He writes to Miss Freer in reference to a statement by The Times correspondent:—
"July 8th, '97.— ... I might also mention to you, while writing, that 'the intelligent gardener' that was made mention of in The Times was a journeyman, and not myself, as many have supposed. I thought it proper to tell you, madam, because I told you and several others that I was in the house and had heard something."
The Times correspondent's statement is as follows:—
"An intelligent gardener whom I questioned told me that he had kept watch in the house on two separate occasions, abstaining from sleep until daylight appeared at seven o'clock, but without hearing a sound."
The under gardener's experience of two nights is as exhaustive of the subject as that of The Times correspondent and his friends, who also remained two nights, but do not allege that they "abstained from sleep."
Mr. "Etienne" was the last guest at B——, and arrived the evening before the house was vacated. He afterwards told Lord Bute that he had brought, without the knowledge of any one in the house, two seismic instruments, but that they recorded nothing, and that during the night he heard a sound as of a gun being fired outside the house. This he attributed to some poacher unknown, an explanation which seems hardly probable, as at this time of year there is nothing to shoot except rabbits. One never hears of a poacher shooting rabbits, and in any case, he would hardly do so in the immediate neighbourhood of an inhabited house, and discharging his gun once only.
Mr. "Etienne's" experiments are the more interesting because that among many suggestions made by Sir J. Crichton Browne, the only one which had not been already considered, was the use of seismic instruments. This—the house being within the seismic area—seemed so reasonable, that Miss Freer at once entered into correspondence with the well-known Professor Milne, with a view to experiment in this direction. The following is from his reply:—
"May 15th, 1897.—I was much interested in your note of the 13th, and fancy that the sounds with which you have to deal may be of seismic origin. Such sounds I have often heard, and the air waves, if not the earth waves, can be mechanically recorded. What you require to make the records is a seismograph with large but exceeding light indices, or a Perry tromometer.... The reason I think that the sounds are seismic is, first, on account of their character, and secondly, because you are in one of the most unstable parts of Great Britain, where between 1852 and 1890, 465 shocks (many with sounds) were recorded. Lady Moncrieff, when living at Comrie House in 1844, often heard rumblings and moanings, and such sounds, possibly akin to the 'barisal guns'[H] of Eastern England, often occur without a shake. The mechanism of this production may be due to slight movements on a fault face, and they may be heard, especially in rocky districts, in very many countries...."

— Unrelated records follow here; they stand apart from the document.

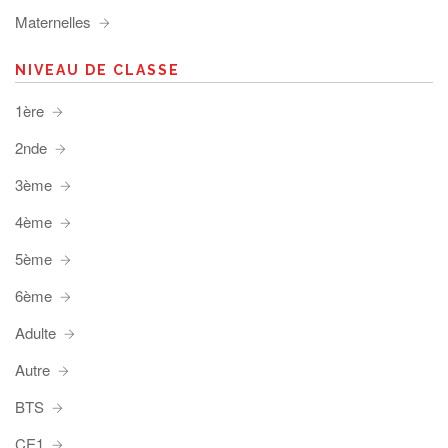
Maternelles
NIVEAU DE CLASSE
1ère
2nde
3ème
4ème
5ème
6ème
Adulte
Autre
BTS
CE1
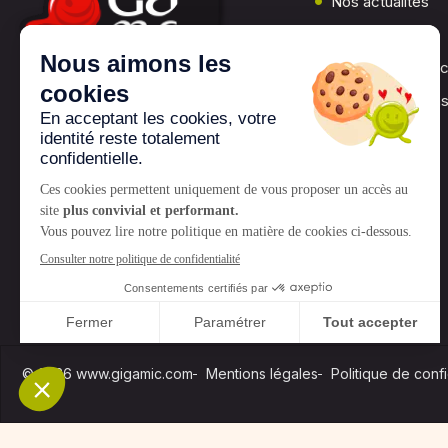
Nos actualités
Presse
Les jeux Gigami
Nos associations
© 2026 www.gigamic.com
Mentions légales
Politique de confi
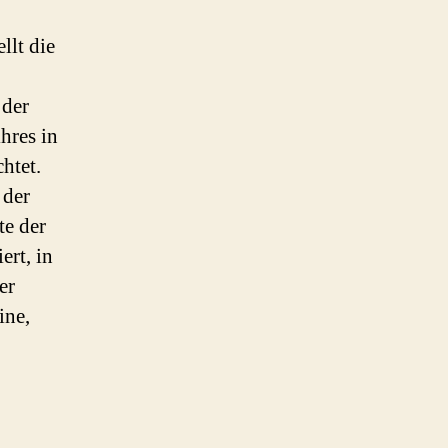
llt die
 der
hres in
htet.
 der
te der
ert, in
er
ine,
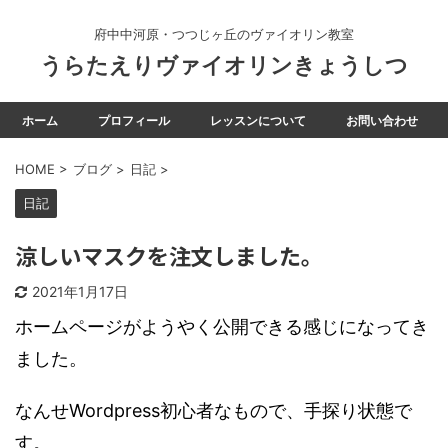
府中中河原・つつじヶ丘のヴァイオリン教室
うらたえりヴァイオリンきょうしつ
ホーム
プロフィール
レッスンについて
お問い合わせ
HOME
>
ブログ
>
日記
>
日記
涼しいマスクを注文しました。
2021年1月17日
ホームページがようやく公開できる感じになってき
ました。
なんせWordpress初心者なもので、手探り状態で
す。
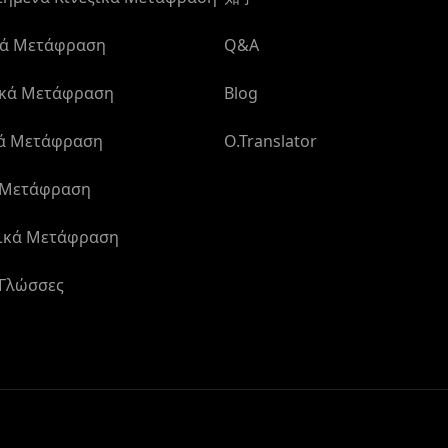
κά Μετάφραση
Q&A
ικά Μετάφραση
Blog
κά Μετάφραση
O.Translator
 Μετάφραση
ικά Μετάφραση
 Γλώσσες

Miss Freer's reply was an urgent request that machinery and an operator might be at once sent up to B——. Professor Milne replied that delicate instruments, such as he himself employed, could only be used by one other person, but suggested that she should hire from a well-known London firm what are known as "Ewing's-type" seismometers, adding, "I doubt whether these will record anything but movements to which you are sensible."
Miss Freer's designs, however, were frustrated, for on applying for an extension of tenancy for this purpose, Captain S——, the proprietor, peremptorily forbade the continuance of scientific observation—a remarkable parallel to his father's refusal to permit the use of the phonograph when suggested by Sir William Huggins.